Alibaba Cloud’s system failure reflects how internet infrastructure remains vulnerable to the occasional breakdown even as a growing number of companies in the industrial, manufacturing, financial services, utilities and other sectors shift their information technology workloads to the cloud.
“These events highlight the risk that no cloud service has a 100 per cent guaranteed uptime, and organisations should plan for them given the disruption caused,” said Matthew Ball, chief analyst for cloud, cybersecurity and infrastructure at research firm Canalys. “This is also true if organisations were to use their private data centres.”
Cloud computing services enable companies to buy, sell, lease or distribute a range of software and other digital resources as an on-demand service over the internet, just like electricity from a power grid. These resources are managed inside data centres.
“From a technology perspective, it’s a false proposition [for cloud services] to achieve zero accidents,” InfoQ’s Jiang said. “What matters is how the service provider initiates emergency measures and response mechanisms.”
This was not the first time that Alibaba Cloud experienced an outage. In March 2019, a breakdown at one of the company’s facilities in northern China stretched for about six hours. Another incident in June 2018 caused certain websites and apps to go offline for about an hour.
Other cloud service providers have experienced similar incidents. Amazon Web
Services, the world’s largest cloud services company, was hit by a six-hour outage last September in Tokyo, where the online operations of brokerages, banks and airlines were disrupted. In 2017, Microsoft Corp customers using its Azure public cloud service experienced an eight-hour outage.

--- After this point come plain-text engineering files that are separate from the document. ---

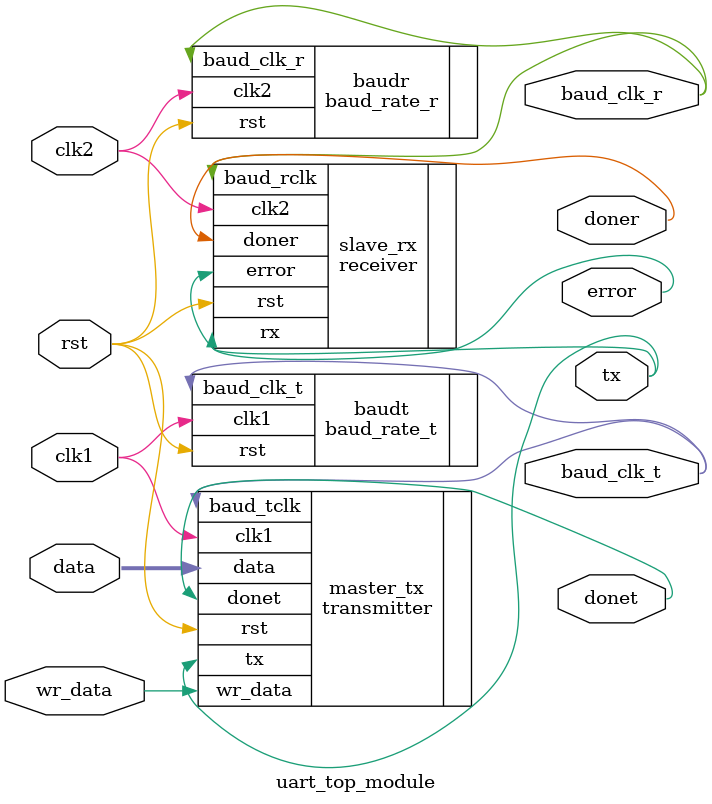
<source format=v>
module uart_top_module(input clk1,clk2,rst,wr_data,input [7:0]data,output baud_clk_t,baud_clk_r,tx,donet,error,doner);

baud_rate_t baudt(.clk1(clk1),.rst(rst),.baud_clk_t(baud_clk_t));

baud_rate_r baudr(.clk2(clk2),.rst(rst),.baud_clk_r(baud_clk_r));

transmitter master_tx(.clk1(clk1),.rst(rst),.wr_data(wr_data),.data(data),.baud_tclk(baud_clk_t),.tx(tx),.donet(donet));

receiver slave_rx(.clk2(clk2),.rst(rst),.baud_rclk(baud_clk_r),.rx(tx),.error(error),.doner(doner));


endmodule

</source>
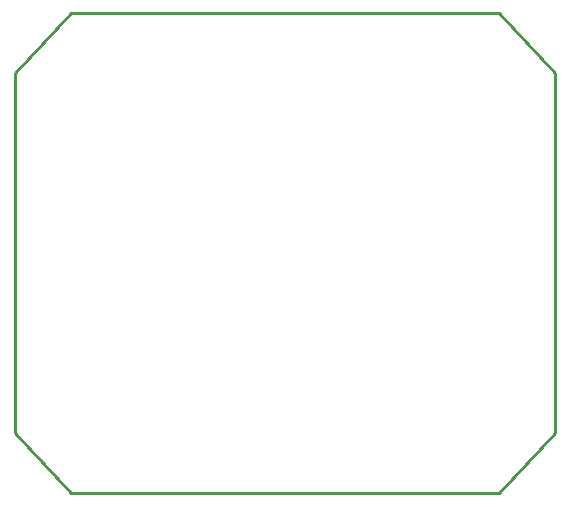
<source format=gko>
%FSLAX34Y34*%
%MOMM*%
%LNOUTLINE*%
G71*
G01*
%ADD10C, 0.25*%
%LPD*%
G54D10*
X44408Y190500D02*
X406400Y190500D01*
X454025Y139700D01*
X454025Y-165100D01*
X406400Y-215900D01*
X44450Y-215900D01*
X-3175Y-165100D01*
X-3175Y139700D01*
X44450Y190500D01*
M02*

</source>
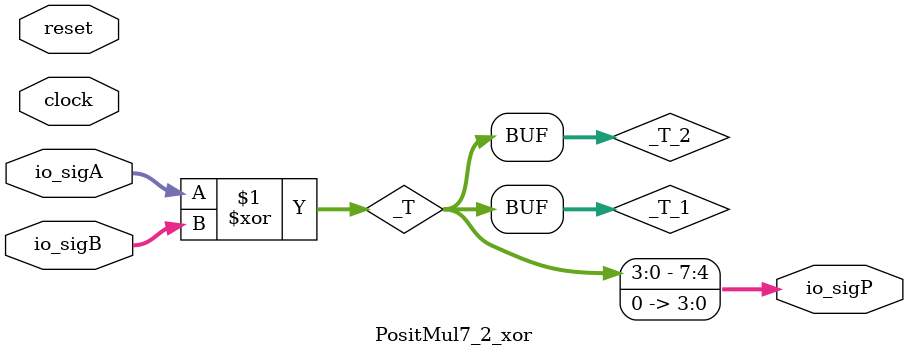
<source format=v>
module PositMul7_2_xor(
  input        clock,
  input        reset,
  input  [3:0] io_sigA,
  input  [3:0] io_sigB,
  output [7:0] io_sigP
);
  wire [3:0] _T; // @[PositMul.scala 51:23]
  wire [3:0] _T_1; // @[PositMul.scala 51:23]
  wire [3:0] _T_2; // @[Cat.scala 29:58]
  assign _T = $signed(io_sigA) ^ $signed(io_sigB); // @[PositMul.scala 51:23]
  assign _T_1 = $signed(_T); // @[PositMul.scala 51:23]
  assign _T_2 = $unsigned(_T_1); // @[Cat.scala 29:58]
  assign io_sigP = {_T_2,4'h0}; // @[PositMul.scala 51:9]
endmodule

</source>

“[These incidents are] often caused by a systems (hardware) or power failure, software update issues, or a major event such as fire, or human error,” Canalys’ Ball said. “When these incidents happen, cloud service providers will investigate, learn and update their processes to build greater resilience so as not to repeat them.”
He added that when such incidents become a regular occurrence, it would have “a major impact on the cloud service provider’s competitiveness and reputation”.
Alibaba Cloud is recognised as Asia’s largest infrastructure-as-a-service provider by revenue, and the third-largest worldwide for four consecutive years through to 2021, according to tech market research firm Gartner.
As part of Alibaba, the company is considered a major growth driver for the e-commerce giant, which reported a profit of 1.1 billion yuan (US$164 million) from its cloud business in the 12 months ended March 31 – the subsidiary’s first profit since 2009.
Still, the cloud unit has seen its revenue growth slow down in recent months. Its sales rose by just 4 per cent in the September quarter, down from the 12 per cent and 10 per cent growth recorded in the June and March quarters, respectively.